When I first became a broadcaster there was an intelligent, wise regulatory principle enshrined in rules set forth by the United States Federal Communications Commission (FCC). As the public service director, it was a rule that I took to heart as part of my personal and professional mission statement. The “Fairness Doctrine” was an enforceable set of rules and guidelines that was misunderstood and disliked by many people, especially broadcast station owners.
What the Fairness Doctrine mainly did, was to proactively enforce freedom of speech. On the surface, the idea of enforcing freedom of speech seems not only absurd, but limiting to the freedoms of radio and television station owners. In practice, it was a beautifully crafted regulation that served the public quite well and equitably.
One must remember the state of electronic media during the years before the Internet. Radio and television stations, then (and now) relied upon the use of the publicly owned broadcast bandwidth for the dissemination of entertainment, information, and editorializing.

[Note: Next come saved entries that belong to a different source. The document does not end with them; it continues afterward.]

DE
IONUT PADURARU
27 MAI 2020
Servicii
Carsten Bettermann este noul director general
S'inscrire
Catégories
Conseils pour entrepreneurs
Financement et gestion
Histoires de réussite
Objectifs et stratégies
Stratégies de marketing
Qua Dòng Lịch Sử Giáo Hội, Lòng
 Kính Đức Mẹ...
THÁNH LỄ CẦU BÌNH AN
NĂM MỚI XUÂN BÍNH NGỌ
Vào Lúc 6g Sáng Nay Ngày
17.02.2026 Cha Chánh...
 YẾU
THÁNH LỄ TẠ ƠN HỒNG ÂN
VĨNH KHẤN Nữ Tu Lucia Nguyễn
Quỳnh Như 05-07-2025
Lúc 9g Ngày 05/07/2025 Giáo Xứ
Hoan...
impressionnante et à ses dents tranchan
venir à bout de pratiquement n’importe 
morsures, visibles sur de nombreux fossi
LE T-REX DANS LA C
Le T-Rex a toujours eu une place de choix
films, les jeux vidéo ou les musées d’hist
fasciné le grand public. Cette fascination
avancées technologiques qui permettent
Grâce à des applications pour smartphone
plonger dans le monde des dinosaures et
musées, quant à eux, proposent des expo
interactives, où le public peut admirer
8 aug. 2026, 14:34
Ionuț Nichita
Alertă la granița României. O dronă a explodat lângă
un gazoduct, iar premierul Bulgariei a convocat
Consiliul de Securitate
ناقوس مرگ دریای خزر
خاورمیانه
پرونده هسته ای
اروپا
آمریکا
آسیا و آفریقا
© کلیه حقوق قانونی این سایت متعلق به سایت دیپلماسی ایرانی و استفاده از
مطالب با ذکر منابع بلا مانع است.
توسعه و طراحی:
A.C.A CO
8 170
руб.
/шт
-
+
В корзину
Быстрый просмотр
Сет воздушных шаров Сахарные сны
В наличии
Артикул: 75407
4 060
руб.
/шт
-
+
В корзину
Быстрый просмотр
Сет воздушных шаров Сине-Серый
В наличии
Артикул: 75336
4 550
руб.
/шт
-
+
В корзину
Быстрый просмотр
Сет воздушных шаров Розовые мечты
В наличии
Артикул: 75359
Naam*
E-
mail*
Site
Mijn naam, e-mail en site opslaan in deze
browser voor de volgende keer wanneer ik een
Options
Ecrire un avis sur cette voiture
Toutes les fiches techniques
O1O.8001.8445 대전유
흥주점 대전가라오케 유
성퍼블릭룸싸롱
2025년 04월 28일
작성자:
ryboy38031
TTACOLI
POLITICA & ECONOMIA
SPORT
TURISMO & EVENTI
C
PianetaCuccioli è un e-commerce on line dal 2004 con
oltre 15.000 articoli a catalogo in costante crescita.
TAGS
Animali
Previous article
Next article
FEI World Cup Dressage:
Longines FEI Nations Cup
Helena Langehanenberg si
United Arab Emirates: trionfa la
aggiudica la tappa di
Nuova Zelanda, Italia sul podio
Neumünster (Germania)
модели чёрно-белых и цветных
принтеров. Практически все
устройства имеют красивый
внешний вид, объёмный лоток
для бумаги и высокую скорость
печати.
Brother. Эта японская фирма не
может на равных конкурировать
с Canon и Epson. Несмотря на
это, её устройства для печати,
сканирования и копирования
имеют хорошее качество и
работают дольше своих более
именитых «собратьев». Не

Here is where broadcasting differs from the print media of newspapers, magazines, and broadsides. A print journalist has the option of privately owning a printing press, ink, and paper. He or she then can sell or give this privately owned inked paper to the public. Since there is no limit to the number of private individuals who can purchase printing technology and paper, there is no theoretical need to worry about the expression of opposing views in the public sphere. (The same can be said about today’s Internet.)
On the other hand, broadcasting uses an extremely scarce resource, radio frequency bandwidth. In addition, that bandwidth is the property of the general public (public domain). There are only a limited amount of dial positions that can be assigned to anybody. The physical properties of electronic, over the air transmission of signals, requires certain spacing of channels to avoid interference within so many hundreds of miles. A regulatory body is needed to not only assign a channel to a person or an organization, but to assure that the user of that channel serve the public interest by issuing operating licences to use the public domain.
What usually happened was that wealthy, powerful people obtained broadcast licenses. Due to the fact that in most places, only one or two broadcasters could be licensed to operate in a city, broadcasters could and did effectively monopolize public discussion of public ideas and policy.
People who had differing or opposing views did not have any opportunity to share their views in the same manner as station owners enjoyed on publicly owned airwaves. The commissioners of the FCC created the Fairness Doctrine as the most effective and fairest way to address this inequity.
The FCC imposed “affirmative responsibilities on broadcasters to provide coverage of issues of public importance that is adequate and fairly reflects differing viewpoints.” To satisfy this public need, the Fairness Doctrine stated that broadcasters must provide free time for the presentation of opposing views. “The time must be presented free if a paid sponsor is not available and must provide programming on public issues if nobody else seeks to do so.”
It’s easy to see why influential, powerful station owners came to hate the Fairness Doctrine and why they advocated for its demise. Meantime, those of us who sincerely believed in being good public affairs directors, loved the regulation. We could ensure that all sides of a debate could be heard and not worry about losing our jobs by producing content our employers decried. In other words, a good public affairs director made sure the citizens had access to the airwaves they actually owned. It was a win-win situation. Station management had the upper hand regarding public debate, but the general public had the enforceable right to voice their opposition. One can understand why so many of us public service directors and producers were allies of the FCC’s cause.
The set of rules and regulations called on radio and television to not only be mere industries, but to act as servants of the public interest. A cabal of owners challenged the Fairness Doctrine in court, but it always survived court challenges. It wasn’t until special interests were able to appoint commissioners friendly to station owners, in 1987, that the doctrine was abolished by the FCC. Any pretense to public fairness quickly evaporated in the marketplace. Only a few stations made any half-hearted effort to cater to fair public discussion.
Those of us who understood and valued the Fairness Doctrine, advocated for its reinstatement. We only tapered back our efforts once the Internet gained traction. Now, as we are all well aware, there is no shortage of venues for the free expression of public opinion and debate.
The big free speech problem we face now, is the drive by various powerful individuals and institutions to muzzle free speech on the World Wide Web. That is a problem to be dealt with continuously into the forseeable future.